» **EXERCISE OBJECTIVE**:
Would you transcribe each entry that follows word for word, minus the images?
(LISTED ENTRIES Opens)
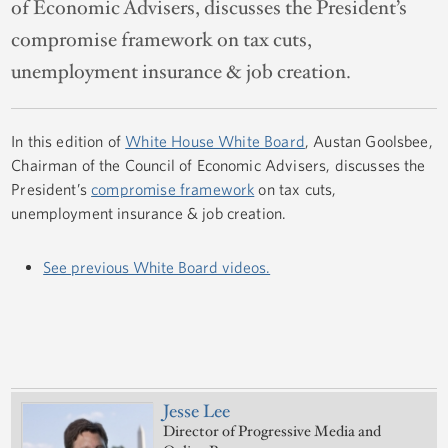
of Economic Advisers, discusses the President’s
compromise framework on tax cuts,
unemployment insurance & job creation.
In this edition of
White House White Board
, Austan Goolsbee,
Chairman of the Council of Economic Advisers, discusses the
President’s
compromise framework
on tax cuts,
unemployment insurance & job creation.
See previous White Board videos.
Jesse Lee
Director of Progressive Media and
(LISTED ENTRIES Closes)
» **RESULT OF THIS TASK**:
of Economic Advisers, discusses the President’s
compromise framework on tax cuts,
unemployment insurance & job creation.
In this edition of
White House White Board
, Austan Goolsbee,
Chairman of the Council of Economic Advisers, discusses the
President’s
compromise framework
on tax cuts,
unemployment insurance & job creation.
See previous White Board videos.
Jesse Lee
Director of Progressive Media and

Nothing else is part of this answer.